## PROBLEM DETAILS
Please retype the lines below, everything from the line containing "Mùi hương của" down to the line containing "hương nước hoa", copying both end lines too and changing nothing. Give only those lines.

## DATA FOR PROCESSING
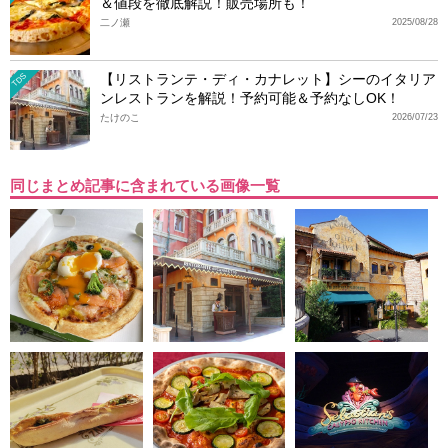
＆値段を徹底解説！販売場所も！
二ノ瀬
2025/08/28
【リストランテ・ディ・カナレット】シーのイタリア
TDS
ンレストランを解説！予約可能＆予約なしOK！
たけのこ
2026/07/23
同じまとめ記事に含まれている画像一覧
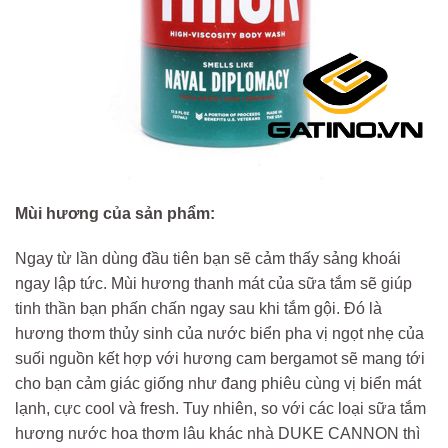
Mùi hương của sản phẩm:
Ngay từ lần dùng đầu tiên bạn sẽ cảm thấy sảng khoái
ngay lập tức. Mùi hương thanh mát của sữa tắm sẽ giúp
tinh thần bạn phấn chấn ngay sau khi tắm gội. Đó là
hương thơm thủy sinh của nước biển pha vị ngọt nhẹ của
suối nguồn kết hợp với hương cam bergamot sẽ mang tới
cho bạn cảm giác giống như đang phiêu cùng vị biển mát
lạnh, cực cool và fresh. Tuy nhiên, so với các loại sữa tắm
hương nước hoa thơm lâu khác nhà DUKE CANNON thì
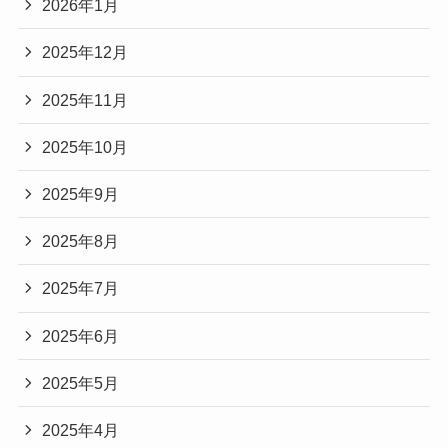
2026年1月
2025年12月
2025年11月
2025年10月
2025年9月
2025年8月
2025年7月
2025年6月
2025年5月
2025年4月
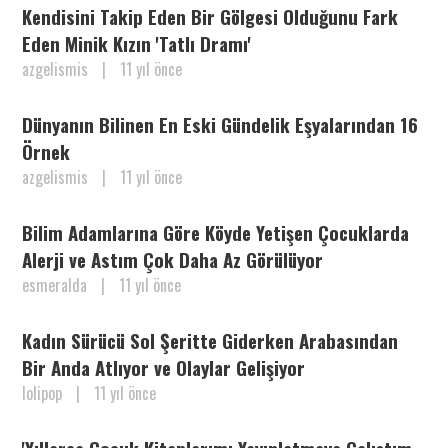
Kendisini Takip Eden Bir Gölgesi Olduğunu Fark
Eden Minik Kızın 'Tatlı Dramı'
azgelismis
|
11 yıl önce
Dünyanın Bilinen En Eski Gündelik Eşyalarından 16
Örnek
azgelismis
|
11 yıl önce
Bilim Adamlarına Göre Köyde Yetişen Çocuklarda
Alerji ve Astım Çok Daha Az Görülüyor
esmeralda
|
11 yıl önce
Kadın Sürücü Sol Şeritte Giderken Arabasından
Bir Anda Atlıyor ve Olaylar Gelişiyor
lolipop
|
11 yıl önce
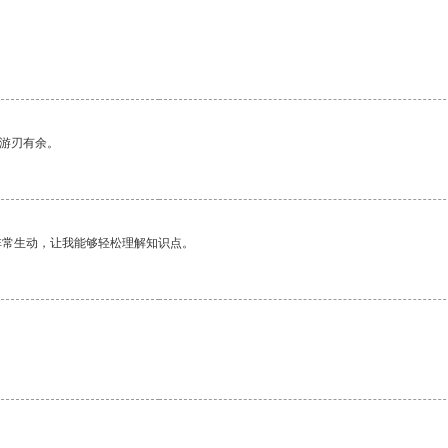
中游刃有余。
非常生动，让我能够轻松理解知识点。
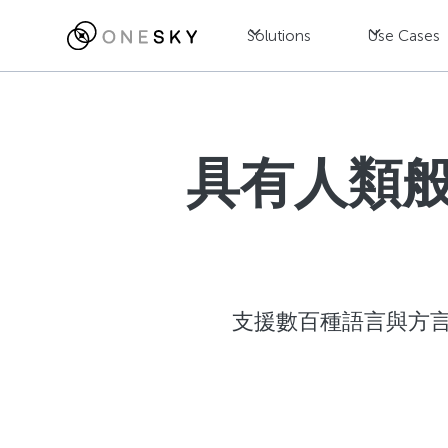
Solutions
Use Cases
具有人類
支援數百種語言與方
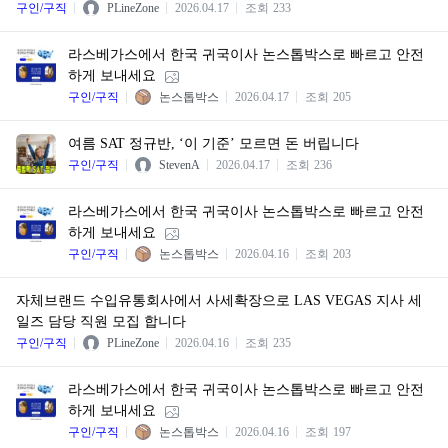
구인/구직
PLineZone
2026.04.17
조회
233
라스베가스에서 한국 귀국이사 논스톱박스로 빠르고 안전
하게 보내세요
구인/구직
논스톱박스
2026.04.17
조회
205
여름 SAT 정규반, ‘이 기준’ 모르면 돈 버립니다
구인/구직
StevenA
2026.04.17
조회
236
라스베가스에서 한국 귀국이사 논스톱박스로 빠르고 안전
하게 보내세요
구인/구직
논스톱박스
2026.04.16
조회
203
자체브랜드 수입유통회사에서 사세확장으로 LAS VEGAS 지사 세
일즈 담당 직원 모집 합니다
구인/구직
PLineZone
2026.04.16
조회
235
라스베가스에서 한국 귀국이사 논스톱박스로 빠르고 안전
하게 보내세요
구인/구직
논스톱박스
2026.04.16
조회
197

...

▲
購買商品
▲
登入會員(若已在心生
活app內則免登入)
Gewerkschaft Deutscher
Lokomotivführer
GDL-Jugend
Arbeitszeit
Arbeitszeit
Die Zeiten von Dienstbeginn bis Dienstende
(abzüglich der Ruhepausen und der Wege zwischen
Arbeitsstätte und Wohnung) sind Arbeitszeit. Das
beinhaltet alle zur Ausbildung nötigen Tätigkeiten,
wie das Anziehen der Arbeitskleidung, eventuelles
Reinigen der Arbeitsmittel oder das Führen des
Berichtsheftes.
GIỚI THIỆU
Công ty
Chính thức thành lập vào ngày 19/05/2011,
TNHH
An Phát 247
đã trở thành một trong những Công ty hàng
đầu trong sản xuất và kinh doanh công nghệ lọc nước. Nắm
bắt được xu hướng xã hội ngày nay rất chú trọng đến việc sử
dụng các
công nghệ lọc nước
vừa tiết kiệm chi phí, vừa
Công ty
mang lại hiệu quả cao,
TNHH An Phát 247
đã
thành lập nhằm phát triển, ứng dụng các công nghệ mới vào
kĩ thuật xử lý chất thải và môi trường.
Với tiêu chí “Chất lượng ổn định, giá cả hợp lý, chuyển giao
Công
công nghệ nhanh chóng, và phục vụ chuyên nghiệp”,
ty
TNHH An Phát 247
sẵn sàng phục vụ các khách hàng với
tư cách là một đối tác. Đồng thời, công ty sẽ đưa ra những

==

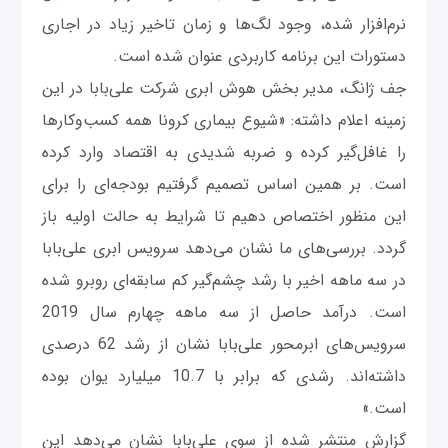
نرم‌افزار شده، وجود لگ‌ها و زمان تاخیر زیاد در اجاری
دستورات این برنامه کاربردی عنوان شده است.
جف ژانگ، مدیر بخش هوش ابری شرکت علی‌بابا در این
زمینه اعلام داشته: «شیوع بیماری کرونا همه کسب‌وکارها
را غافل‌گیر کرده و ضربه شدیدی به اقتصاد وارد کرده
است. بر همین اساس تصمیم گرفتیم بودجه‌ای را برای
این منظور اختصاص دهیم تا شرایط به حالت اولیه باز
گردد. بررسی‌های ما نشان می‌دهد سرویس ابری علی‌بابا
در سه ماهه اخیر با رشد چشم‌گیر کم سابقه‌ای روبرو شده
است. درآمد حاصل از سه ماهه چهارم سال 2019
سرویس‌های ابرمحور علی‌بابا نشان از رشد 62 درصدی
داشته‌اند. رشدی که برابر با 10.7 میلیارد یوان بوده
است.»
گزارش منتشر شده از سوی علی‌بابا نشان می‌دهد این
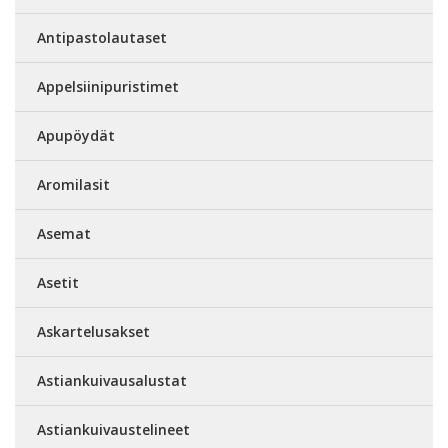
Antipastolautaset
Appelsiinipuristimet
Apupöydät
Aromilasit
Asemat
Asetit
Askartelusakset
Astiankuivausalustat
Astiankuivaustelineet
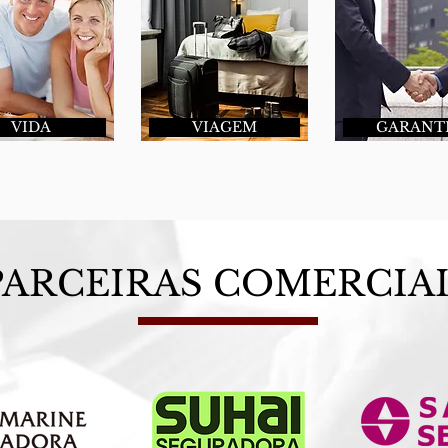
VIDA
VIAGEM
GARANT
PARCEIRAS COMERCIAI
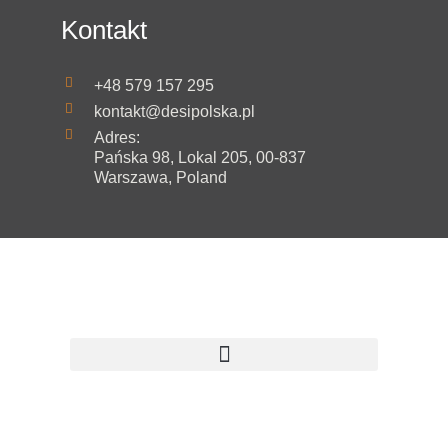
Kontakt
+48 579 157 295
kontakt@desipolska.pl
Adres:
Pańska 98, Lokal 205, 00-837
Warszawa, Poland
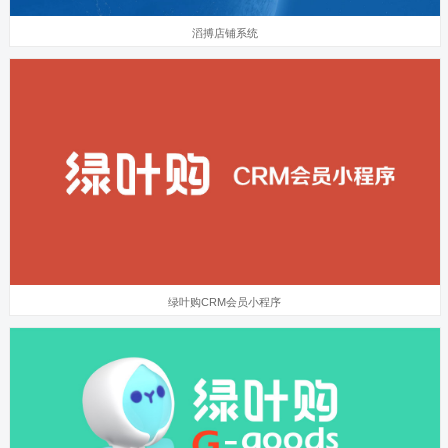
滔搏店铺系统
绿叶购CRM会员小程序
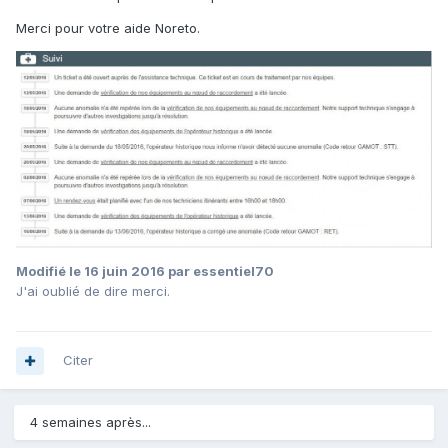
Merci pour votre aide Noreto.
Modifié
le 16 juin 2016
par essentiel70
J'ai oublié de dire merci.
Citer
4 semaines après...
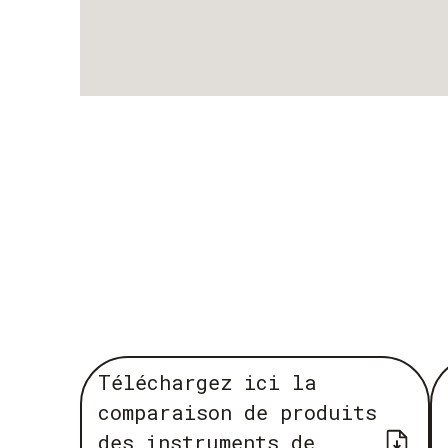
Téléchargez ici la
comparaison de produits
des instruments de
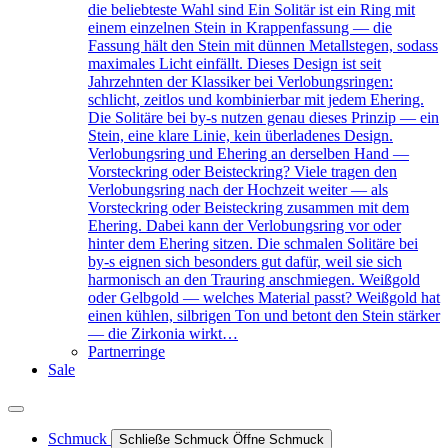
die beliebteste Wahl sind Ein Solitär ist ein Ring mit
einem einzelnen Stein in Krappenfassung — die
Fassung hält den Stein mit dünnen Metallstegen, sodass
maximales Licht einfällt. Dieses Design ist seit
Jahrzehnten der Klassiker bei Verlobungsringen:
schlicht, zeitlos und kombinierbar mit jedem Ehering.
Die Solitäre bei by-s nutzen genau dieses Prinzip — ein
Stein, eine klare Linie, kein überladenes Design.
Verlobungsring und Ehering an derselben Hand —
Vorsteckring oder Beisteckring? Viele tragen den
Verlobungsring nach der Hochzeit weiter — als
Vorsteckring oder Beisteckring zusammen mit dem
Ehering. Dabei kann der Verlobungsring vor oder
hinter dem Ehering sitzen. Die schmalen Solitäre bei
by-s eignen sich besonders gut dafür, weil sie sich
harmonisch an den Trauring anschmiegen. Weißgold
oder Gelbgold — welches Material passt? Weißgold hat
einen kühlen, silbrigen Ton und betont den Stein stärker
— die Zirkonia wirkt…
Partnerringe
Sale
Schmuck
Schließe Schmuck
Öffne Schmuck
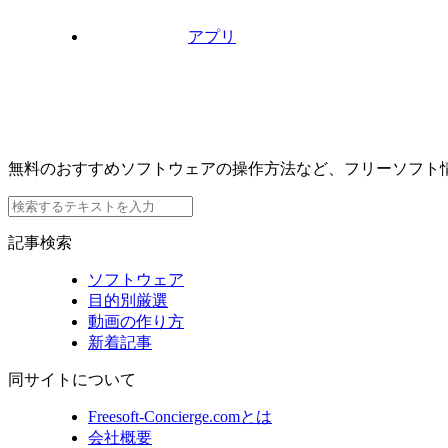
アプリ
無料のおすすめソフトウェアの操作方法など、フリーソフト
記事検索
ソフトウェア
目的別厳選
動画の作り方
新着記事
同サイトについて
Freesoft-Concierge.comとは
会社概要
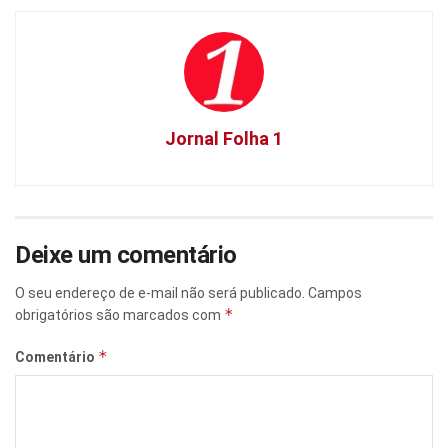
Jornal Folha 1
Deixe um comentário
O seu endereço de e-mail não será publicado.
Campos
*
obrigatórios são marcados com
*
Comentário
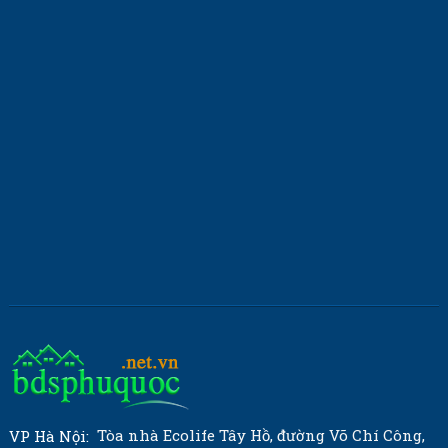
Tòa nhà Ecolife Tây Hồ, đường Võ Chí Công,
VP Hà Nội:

## OUTPUT FOR THIS EXERCISE
Mùi hương của sản phẩm:
Ngay từ lần dùng đầu tiên bạn sẽ cảm thấy sảng khoái
ngay lập tức. Mùi hương thanh mát của sữa tắm sẽ giúp
tinh thần bạn phấn chấn ngay sau khi tắm gội. Đó là
hương thơm thủy sinh của nước biển pha vị ngọt nhẹ của
suối nguồn kết hợp với hương cam bergamot sẽ mang tới
cho bạn cảm giác giống như đang phiêu cùng vị biển mát
lạnh, cực cool và fresh. Tuy nhiên, so với các loại sữa tắm
hương nước hoa thơm lâu khác nhà DUKE CANNON thì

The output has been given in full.